GUARUJÁ - Fracassou a tentativa da Secretaria Estadual do Meio Ambiente de orientar os veranistas a não tomar banho de mar em um trecho de 1.200 metros contaminado por esgotos na praia da Enseada, no Guarujá (SP). A secretaria iniciou quarta-feira a sinalização da praia, mas no dia seguinte e ontem várias pessoas tomavam banho de mar no trecho comprometido pelo esgoto.
A sinalização se resumiu à instalação de uma placa e duas faixas. A placa, na altura da Rua Chile, com a inscrição ‘‘praia imprópria para banho de mar’’, foi arrancada. Ontem de manhã estava dentro de um córrego, e foi recolhida por um funcionário da Cetesb. As faixas estavam posicionadas nas extremidades do trecho de 1.200 metros - entre as ruas Peru e Guadalajara - e indicavam o início e o final da área imprópria.
A dona de casa paranaense Lúcia Cordeiro, de Curitiba, era uma das poucas pessoas conscientes: ela foi ontem pela primeira vez à praia da Enseada e disse ter entrado no mar no trecho impróprio porque não sabia da existência de esgoto. Ela afirmou ter visto fezes boiando na água e ter sentido um forte mau cheiro. O guarda-vidas Bonifácio Guerra de Carvalho, do Corpo de Bombeiros, disse que a areia da Enseada, normalmente muito clara, está ficando escurecida próximo à água.
‘‘A praia está com um odor de fossa. A gente vê na beira da água fezes, absorventes e até camisinhas, coisas que vêm do esgoto mesmo. Não sei como essas pessoas suportam’’, declarou. O técnico em segurança Roberto Andres, de São Paulo, disse frequentar a praia da Enseada há três anos durante o verão.
Ele chegou ao Guarujá na semana passada e foi informado sobre a poluição por repórteres, ao sair do mar, às 12h30 de ontem. Andres disse ter estranhado a água muito suja. ‘‘Havia fezes, parecia um depósito de lixo. Não entro mais nessa água. Não quero tomar banho no esgoto’’, declarou.
O empresário Pascuale Ciardo, proprietário de um apartamento de veraneio na Rua Colômbia, na Enseada, disse que, ao saber da poluição, proibiu seus três filhos de tomar banho de mar. ‘‘A gente espera o ano inteiro para frequentar o Guarujá e acontece isso.
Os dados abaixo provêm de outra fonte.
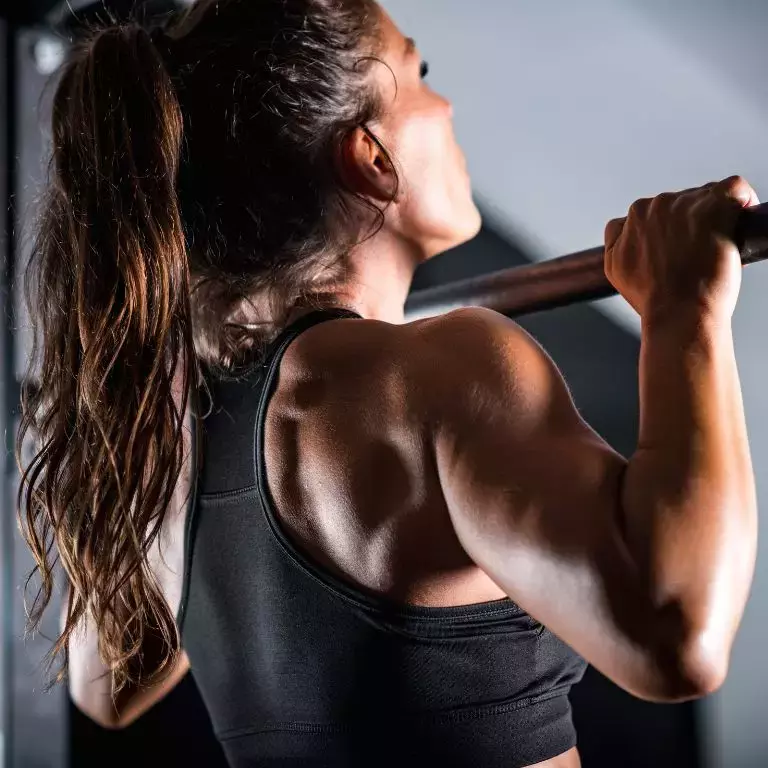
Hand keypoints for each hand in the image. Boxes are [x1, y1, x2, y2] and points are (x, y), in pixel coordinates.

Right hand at [604, 176, 758, 323]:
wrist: (678, 313)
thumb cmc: (654, 300)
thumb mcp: (615, 269)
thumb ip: (618, 242)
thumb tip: (627, 232)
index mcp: (632, 217)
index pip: (655, 211)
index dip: (670, 229)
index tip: (679, 248)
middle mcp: (655, 206)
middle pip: (681, 202)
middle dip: (692, 222)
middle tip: (698, 254)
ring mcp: (685, 205)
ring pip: (707, 197)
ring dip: (715, 218)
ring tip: (714, 249)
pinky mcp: (715, 207)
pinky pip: (734, 188)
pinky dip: (742, 201)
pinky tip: (739, 223)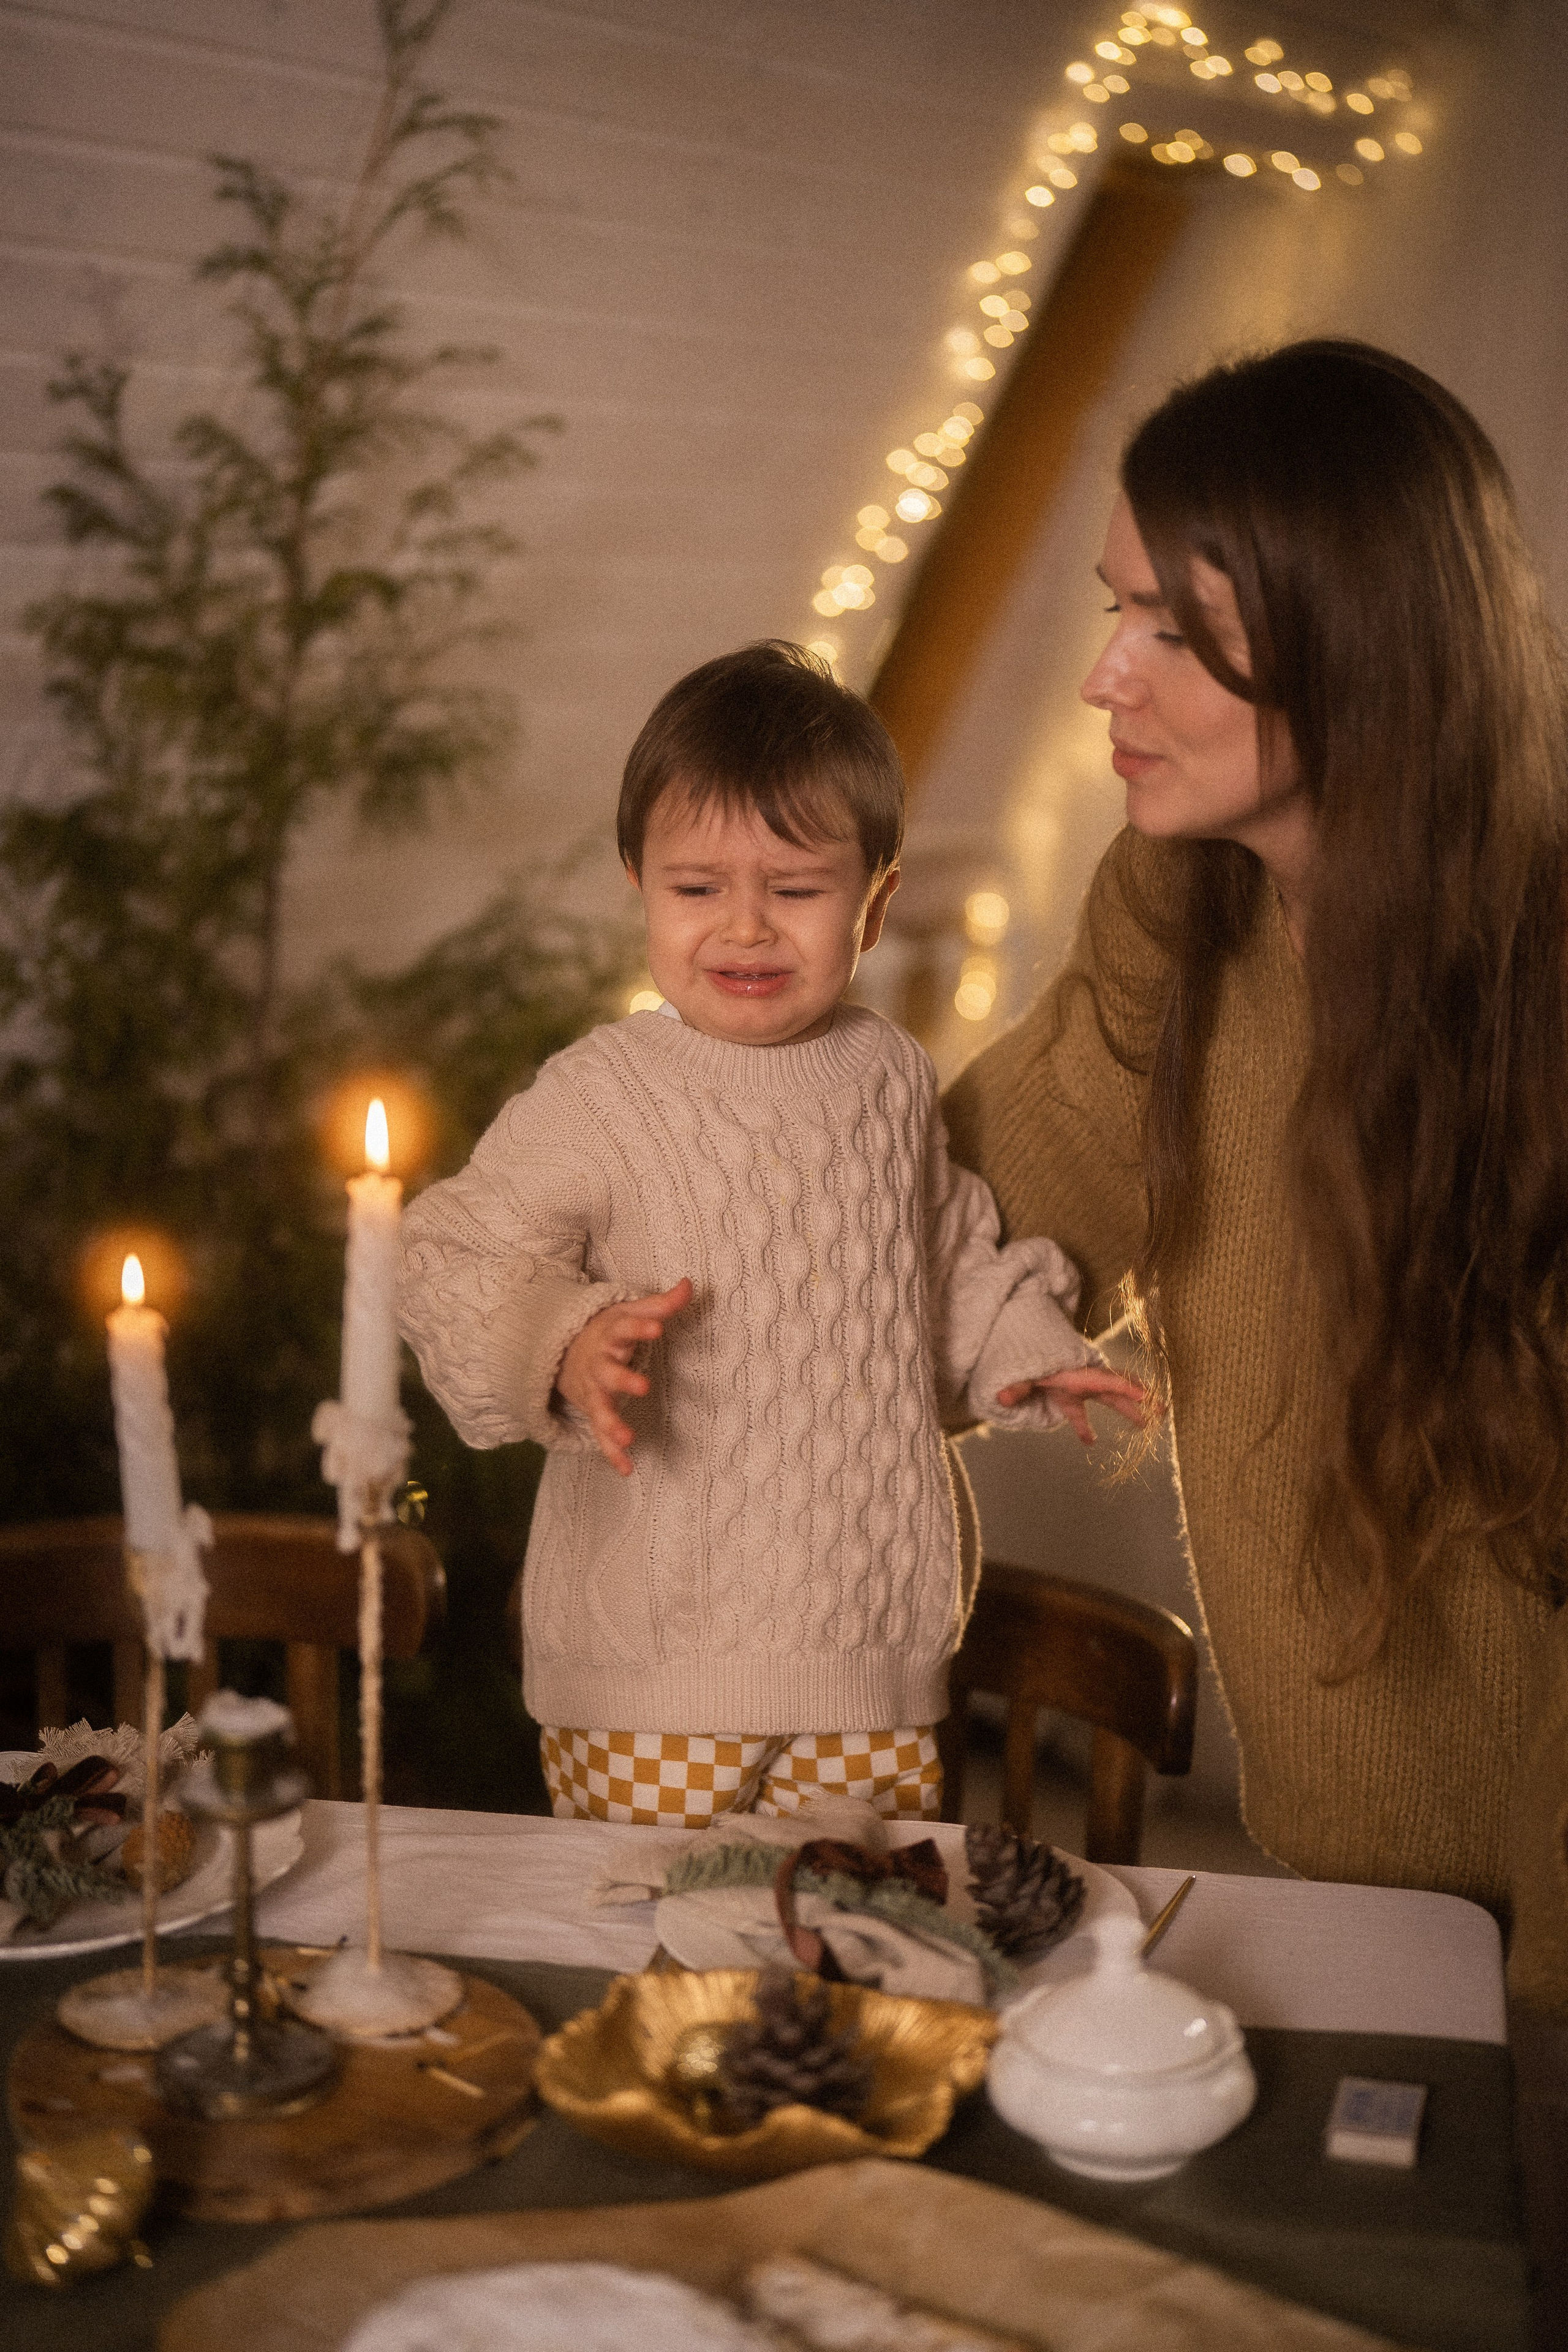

Aqui, não entramos de jeito nenhum’’, afirmou Ciardo, que pretende passar a frequentar a praia de Iporanga.
Josefa Lins Vieira, dona de um quiosque de venda de bebidas na Enseada também reclama. Ela disse ter aplicado em setembro R$ 8.000 na montagem do quiosque, esperando recuperar o investimento durante a temporada de verão. ‘‘O movimento já era para ter melhorado. Só que, depois disso (o esgoto na praia), estou desanimada’’, declarou.